**Tasks and exercises**
(A) From the workshop post, list the four areas of operation within government that Mark O'Neil identified.
(B) Translate this sentence from the workshop post into Spanish: "Mark stressed that he spent a lot of time talking to users, which seemed primarily to mean business users who provided services to what I would call the 'general public'."
(C) Pick up the workshop post after its last sentence and continue writing it.

**Selection**
● ● ● ● ●

Tuesday 20 March 2012

Consumer Focus: From broadcast to conversation – making open data work for you workshop

Spent this morning at the consumer Focus "From broadcast to conversation – making open data work for you" workshop aimed primarily at the voluntary sector making use of Open Data. First speaker Mark O'Neil from the cabinet office and part of the recently formed Government Digital Service (DGS) - he talked about the 'single domain' which is the governments replacement of direct.gov. The website is built around a API allowing data to be shared, however it is currently a beta and provides services. He also talked about 'agile delivery' methods, which equates to the wisdom of doing things quickly in a focused manner, rather than spending years building a massive system that is either inappropriate for use or no longer relevant. (Which is a bit similar to James Wallbank's promotion of 'good enough ICT') Mark stressed that he spent a lot of time talking to users, which seemed primarily to mean business users who provided services to what I would call the 'general public'. Within government he identified four areas of operation, at the level of citizen, business, inside government and specialist area of operation. He was then asked about the issues of read /write access and admitted we are a long way of that yet. He was up for email conversations though, contact mark.oneil@digital.cabinet.office.gov.uk.

● ● ● ● ●

**Data**
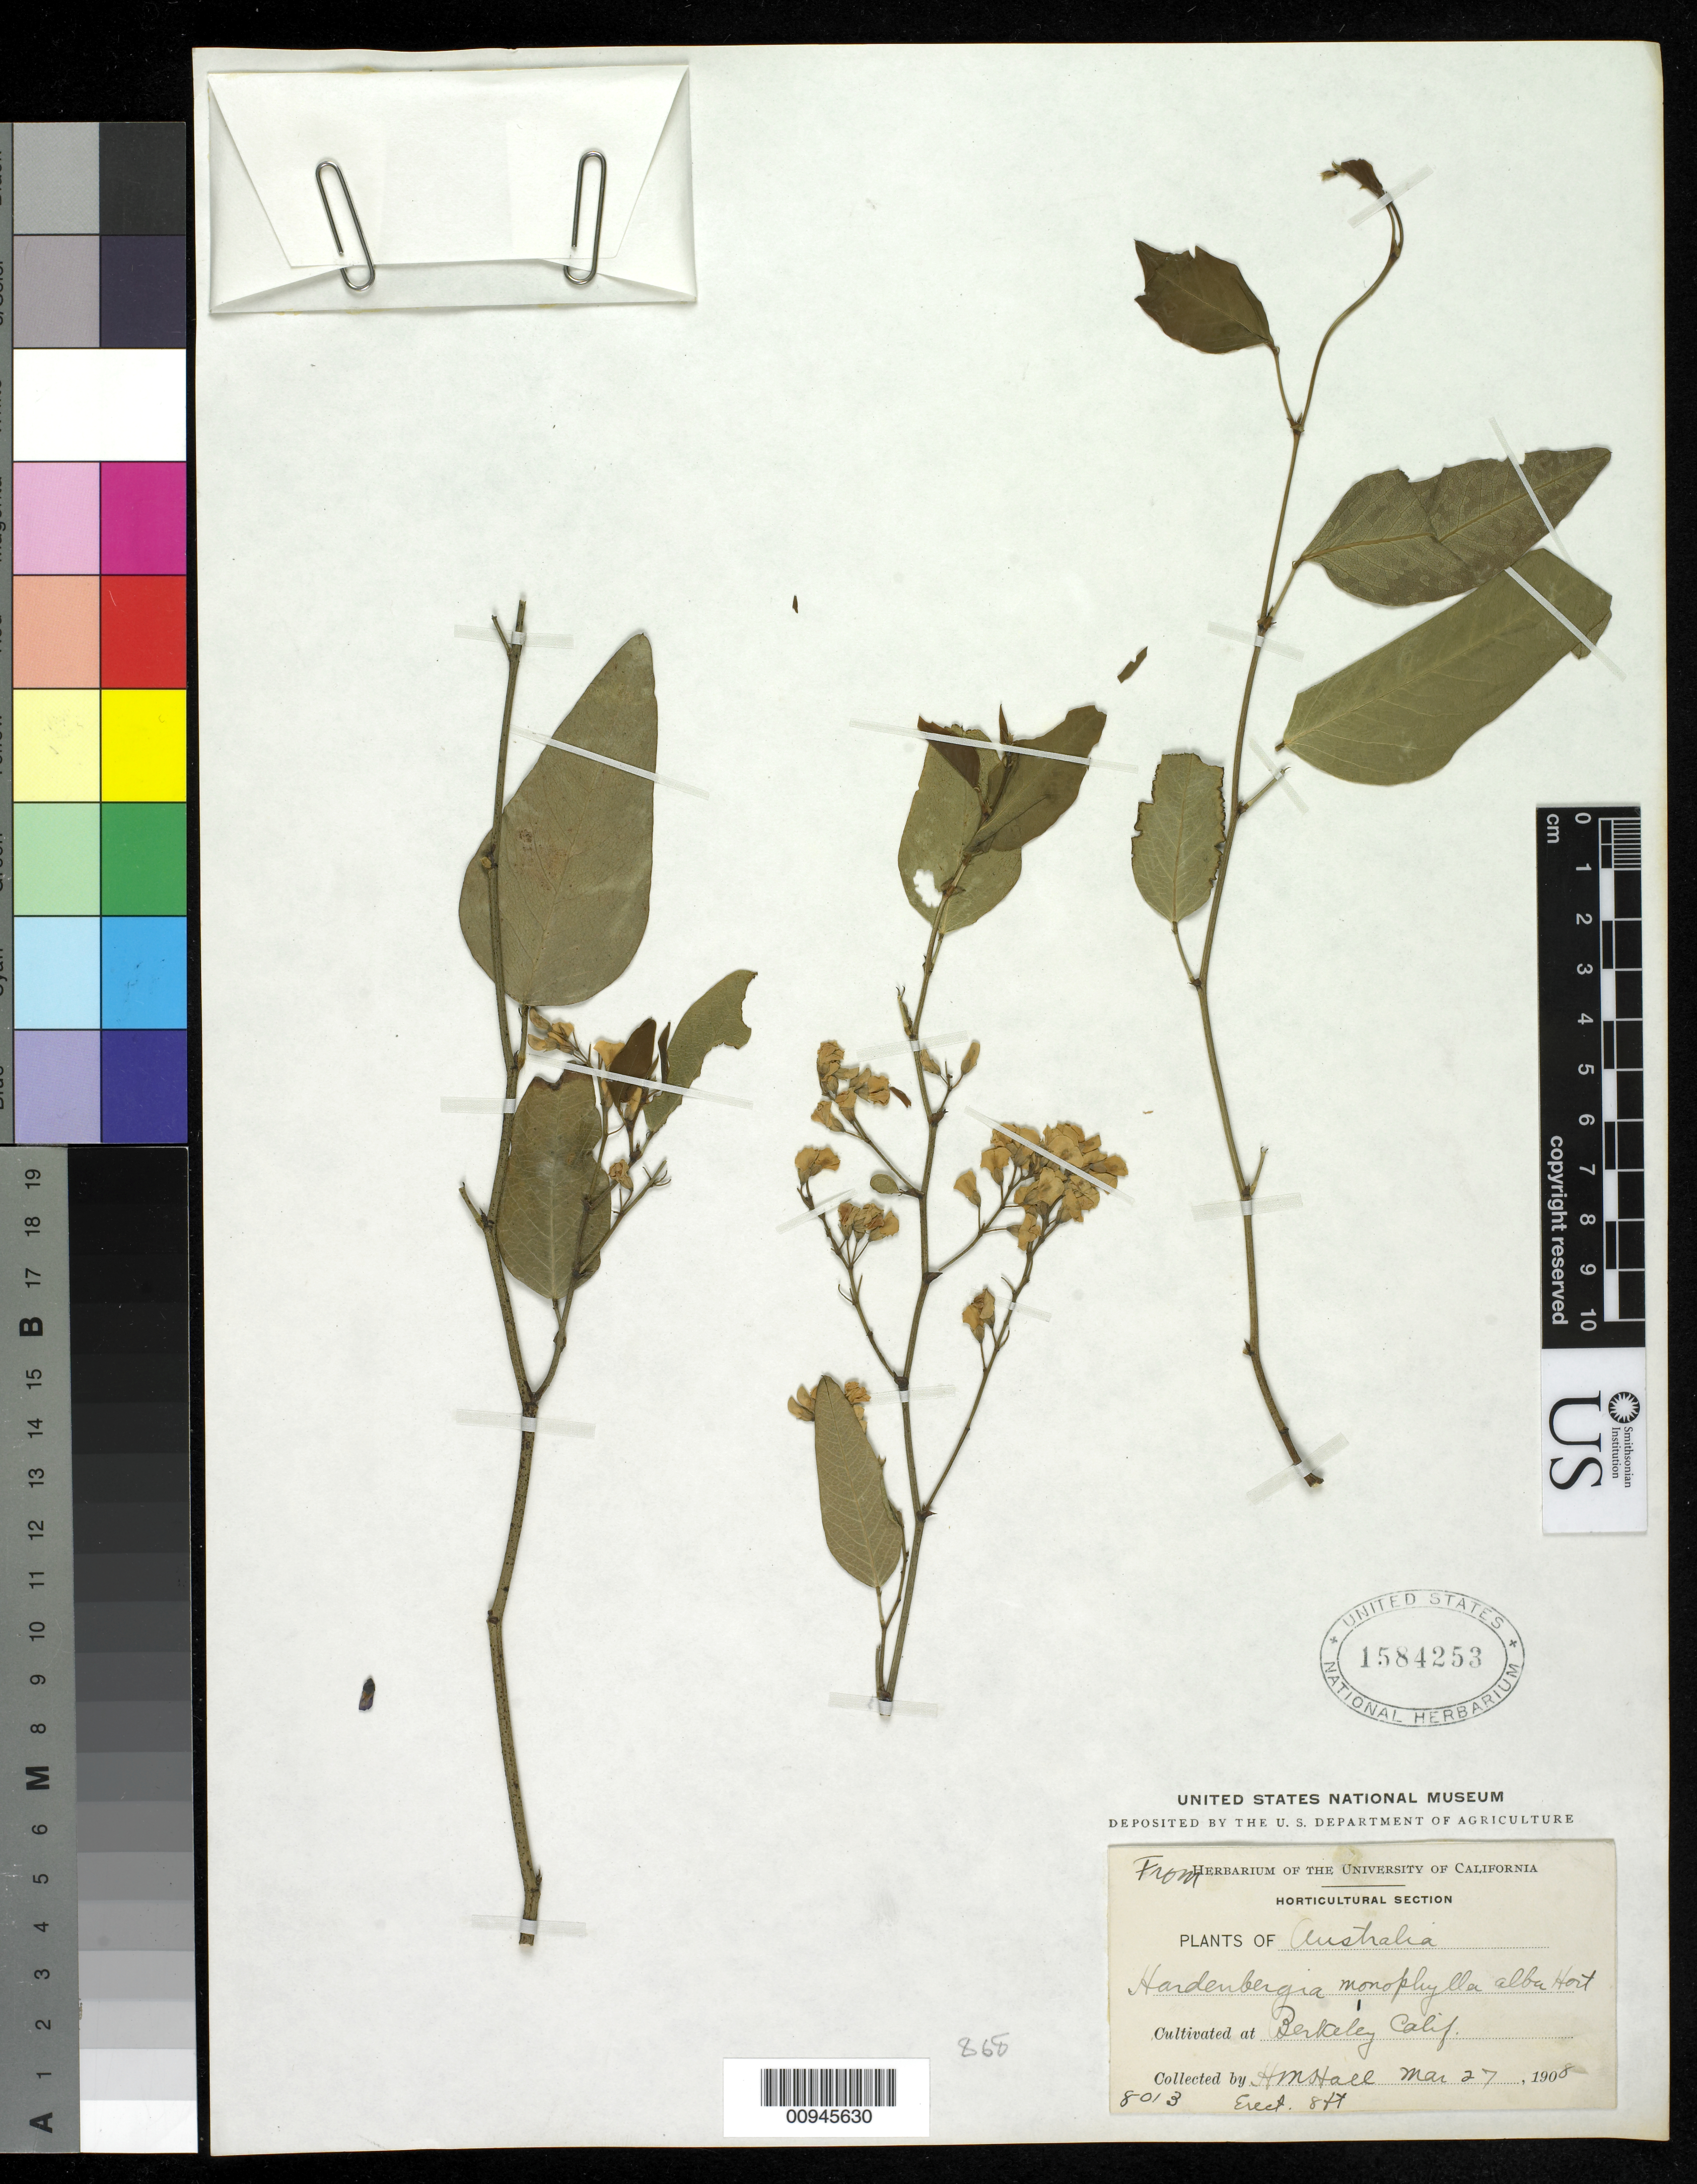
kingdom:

● ● ● ● ●

**Exercise responses**
(A)
- Citizen
- Business
- Inside government
- Specialist area of operation

(B) Mark subrayó que dedicaba mucho tiempo a hablar con los usuarios, lo que parecía referirse principalmente a usuarios empresariales que prestaban servicios a lo que yo llamaría el «público general».

(C)
Next up was Ed Parks who also worked for the cabinet office (is there a theme developing ?), in the transparency team. He talked a bit about the process which promoted Open Data to its current position as an explicit part of Open Government project (this came about as a result of a request from the PM), and although a project of transparency and citizenship, was mostly justified against business metrics. As he stated "Open Data as an engine for growth". Someone in the audience queried the method for deciding which datasets are released, as his company had come into direct competition with another government agency. The point was that the decision to publish particular datasets is driven by financial and political agendas, and that Open Data was used, as the last speaker said, 'as a Trojan horse'. Ed mentioned the the public data group was recently set up to offer the possibility to query the governments policy, and we should all take part (address here) He also mentioned a recent Guardian article (here is a response to it) that addressed some of these concerns, other initiatives included the setting up of the Open Data Initiative in Shoreditch, to help small business take advantage of Open Data, the Open Data/Privacy white paper and the Open Business forum and the government consultation group that featured the stars of Open Data promotion in this country (Rufus Pollock (OKFN) , Tim Berners-Lee W3C and Nigel Shadbolt. Cynically Harwood's  "people who are awaiting power'  springs to mind.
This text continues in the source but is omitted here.